一番外の緑色の枠が、接眼レンズ CFUW10x で見た時の視野で、現在、我が家の機材で得られている最広視野(23.44)です。赤枠が計算上の視野数15の円です。赤枠と比較すると、撮影範囲(白枠)はだいたい視野数15です。こうしてみると、撮影範囲は接眼レンズで見えている範囲よりかなり狭いことがわかります。
NY-1Sの視野数は公表値が15です。この値は実際に撮影してもほぼそうだということがわかります。今回改めて計測したら14.79でした。撮影状況や、撮影処理上の誤差や、EOSのAPS-Cセンサーは標準サイズより少し小さく出来ていることを加味すると、大きくはズレていないように思っています。
本構成は、NY-1SをEOSに装着する標準構成です。
顕微鏡:ニコン POH 恐らく13型
対物レンズ:Plan アポクロマート 4倍(ニコン)
リレーレンズ:NY-1S(EOSアタッチメント)
カメラ:EOS Kiss X7
マウント変換アダプター:なし
今回は、NY-1SにEFマウント用のアタッチメントを装着しているので、そのままカメラに装着できます。別途、マウント変換アダプターは不要です。
その1
そのままではレリーズできず撮影できませんでした。カメラ本体の設定で「レンズなしレリーズ」をONにする必要がありました。
※NY-1Sにはフォーカス調整や絞りはありません。カメラ本体とも通信しないです。AF(オートフォーカス)は機能せず、ピント調整は顕微鏡のステージを手で動かして行います。また、絞りがない=常に開放状態です。AE(自動露出)は機能します。絞りがないのでカメラがシャッタースピードとISO感度(Autoにしていた場合)を自動調整します。ちなみに、EOS Kiss X7はレンズ未装着でもレリーズできました。最初、なんでシャッター切れない? と悩みました。
その2
マウント変換をする必要があります。
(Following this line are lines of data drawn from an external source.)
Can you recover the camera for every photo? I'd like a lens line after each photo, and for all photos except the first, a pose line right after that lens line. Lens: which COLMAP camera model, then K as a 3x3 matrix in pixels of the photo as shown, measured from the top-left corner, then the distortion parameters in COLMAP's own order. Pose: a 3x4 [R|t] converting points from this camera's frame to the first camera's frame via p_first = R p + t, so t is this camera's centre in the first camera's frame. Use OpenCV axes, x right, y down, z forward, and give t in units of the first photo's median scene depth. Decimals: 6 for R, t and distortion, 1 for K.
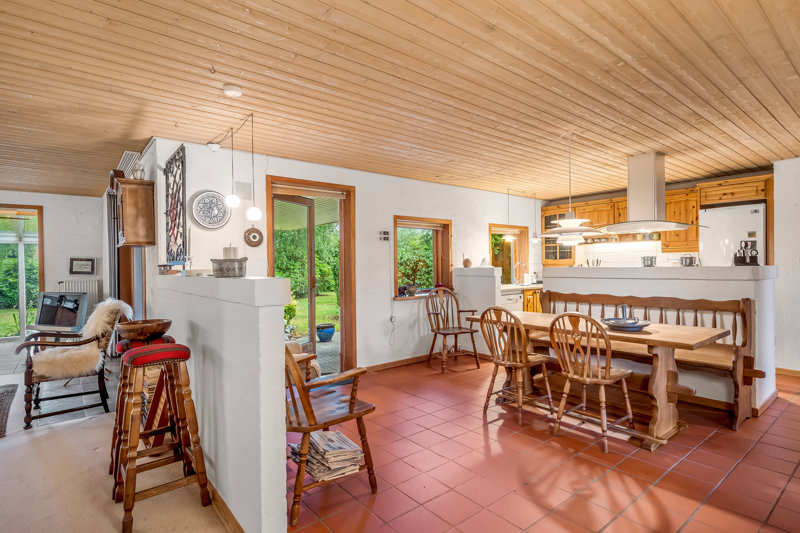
lens RADIAL K [[409.5, 0, 398.5], [0, 409.5, 266.7], [0, 0, 1]] dist [0.023002, 0.000214]
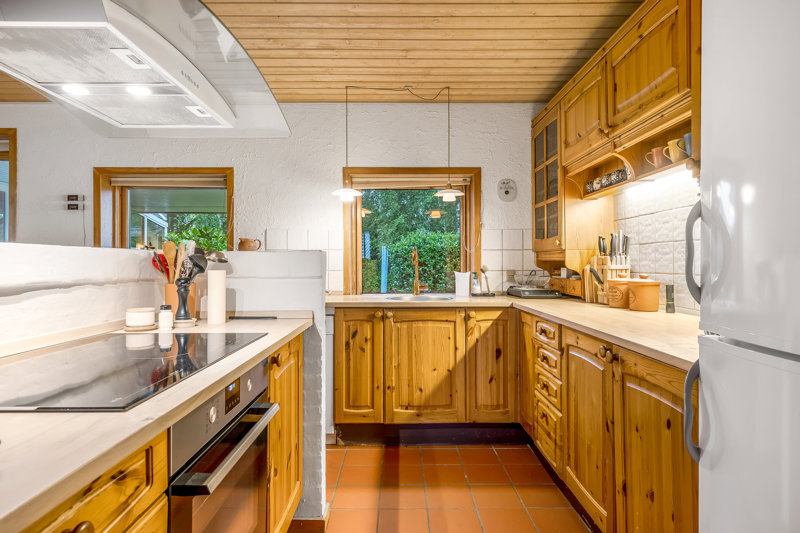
lens RADIAL K [[457.2, 0, 399.5], [0, 457.2, 263.5], [0, 0, 1]] dist [0.023143, 0.000453]
pose [[0.779116, 0.002593, -0.626875, 0.774973], [-0.003378, 0.999994, -0.000062, 0.014846], [0.626871, 0.002166, 0.779120, 0.755955]]
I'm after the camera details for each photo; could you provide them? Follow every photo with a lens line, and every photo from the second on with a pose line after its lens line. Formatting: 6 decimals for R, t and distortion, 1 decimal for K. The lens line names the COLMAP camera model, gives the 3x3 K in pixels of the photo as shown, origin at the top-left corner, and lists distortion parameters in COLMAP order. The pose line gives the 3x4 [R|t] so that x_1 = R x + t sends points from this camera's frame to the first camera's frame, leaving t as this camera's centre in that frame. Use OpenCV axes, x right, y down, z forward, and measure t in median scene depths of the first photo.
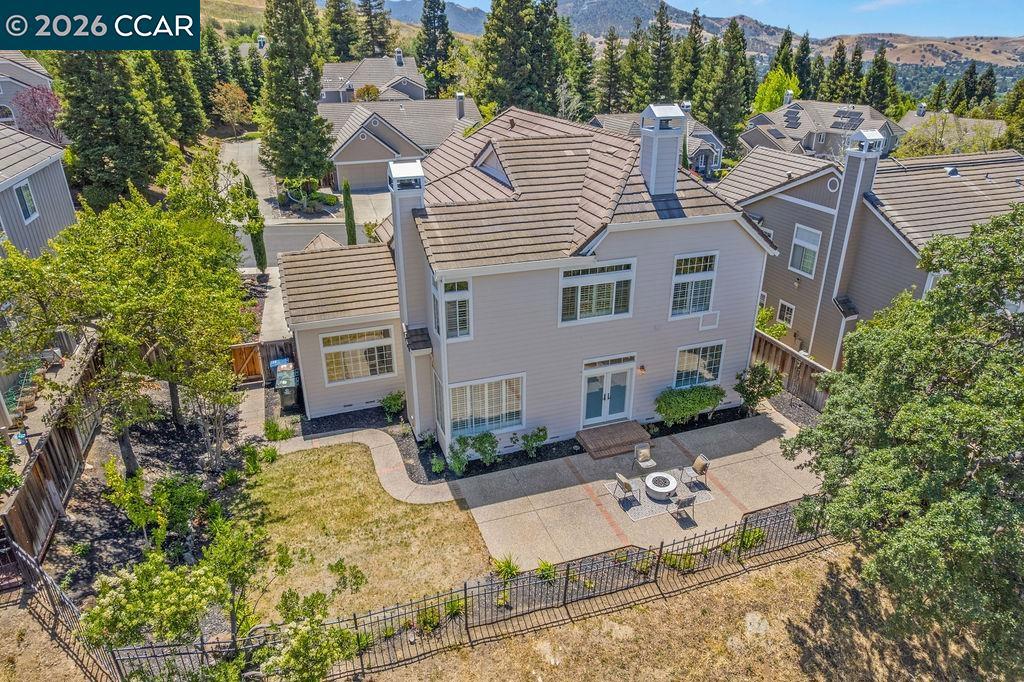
lens RADIAL K [[610.7, 0, 511.3], [0, 610.7, 301.5], [0, 0, 1]] dist [-0.033922, 0.001118]
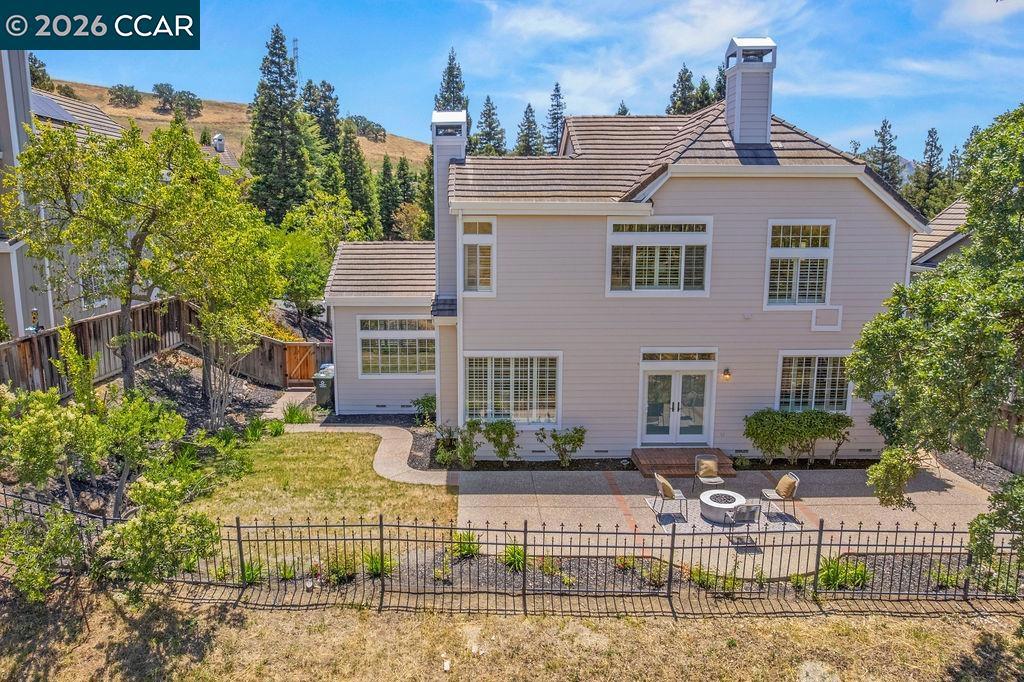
lens RADIAL K [[671.1, 0, 515.2], [0, 671.1, 337.5], [0, 0, 1]] dist [-0.064684, 0.073458]
pose [[0.949579, 0.045139, -0.310262, 0.235229], [-0.114796, 0.970920, -0.210087, 0.288169], [0.291756, 0.235112, 0.927147, 0.161180]]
EOS RPはRFマウント、NY-1SはEFマウント(EOSのアタッチメント装着状態)です。EFからRFのマウント変換が必要で、これにEF-EOS Rを使います。EF-EOS RはNY-1S用の機材ではなく、EOS RシリーズにEFレンズを装着するためにCanonが用意しているマウントアダプターです。この辺りのことは、NY-1Sのメーカーサイトに詳細があります。(*1)
・リレーレンズなしの場合:
・視野数22の範囲を撮影できる。
・対物レンズの瞳全体を概ね撮影できる。
・画質は悪くはなく、画像をレタッチすると綺麗になる。
・対物レンズの瞳を欠けずに撮影するにはマウント変換アダプター「M42-EPS.R」を使するとできたが、視野数は21になる。
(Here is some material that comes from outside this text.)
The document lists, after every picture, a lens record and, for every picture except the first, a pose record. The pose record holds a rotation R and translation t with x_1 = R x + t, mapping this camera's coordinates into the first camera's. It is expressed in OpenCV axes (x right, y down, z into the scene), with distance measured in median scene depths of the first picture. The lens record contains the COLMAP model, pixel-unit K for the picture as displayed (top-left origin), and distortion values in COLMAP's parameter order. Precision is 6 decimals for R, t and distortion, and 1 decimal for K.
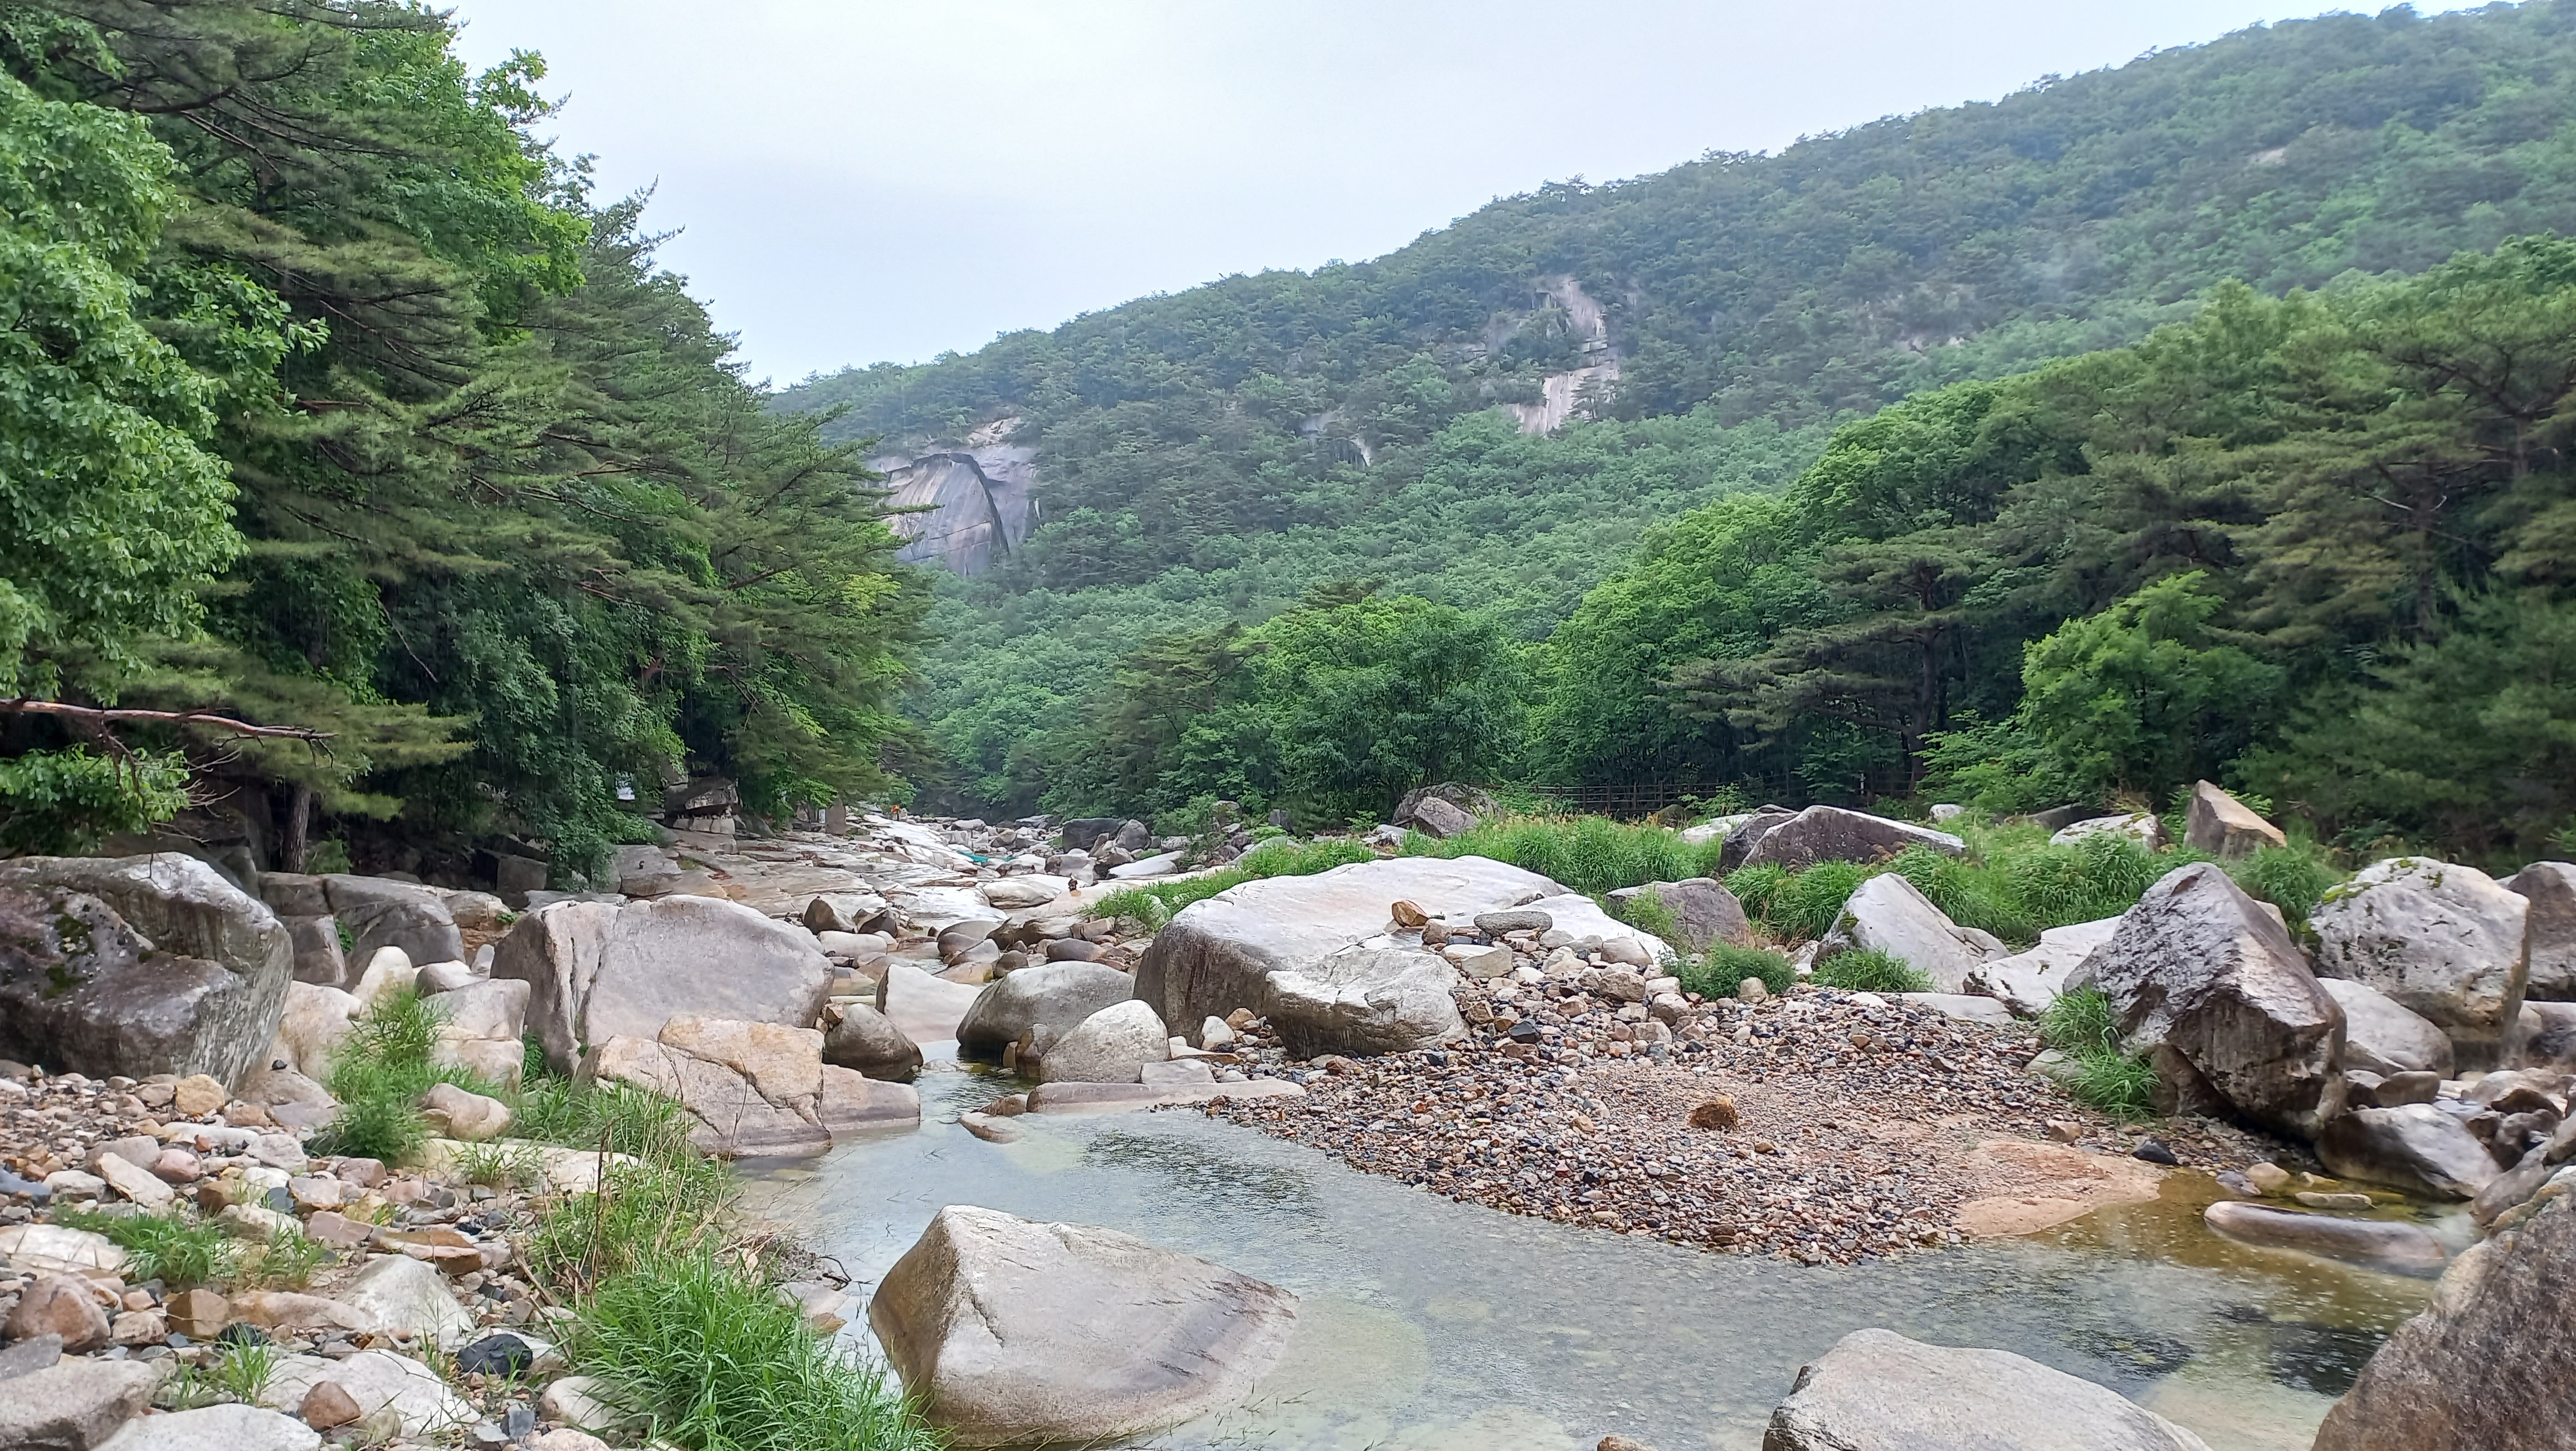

※対物レンズとセンサーとの距離を少し短くするとよいように思われる。
・NY-1Sを使用した場合:
・対物レンズの瞳の一部を撮影できる
・フルサイズセンサーカメラ:対角線方向の視野数19
・APS-Cカメラ:対角線方向の視野数15
・画像周辺部の収差、像面湾曲による周辺部のピントのズレが少なく、撮影後のレタッチが楽。
・視野数が広いと画像周辺部の画質が下がる
・画像周辺部の明るさの減退や、像面湾曲によると思われる周辺部の若干のピントのズレが起こるので、画像のレタッチが必要になってくる。
用途によりけりとは思いますが、対物レンズの瞳を欠けずに撮影するにはパターン2、広い範囲を撮影するにはパターン1と5、高画質でレタッチが楽なのはパターン4と6。と思います。
課題は、EF-EOS Rを使用しない場合のRFマウントへの変換です。現状、パターン2で「M42-EOS.R」を使用していますが、Tマウントメスのネジピッチの品質が今一つなのか、完全にはまりません。許容範囲の画像が得られているので、このままでも大きな問題はないですが、しっかり装着できる方法を模索中。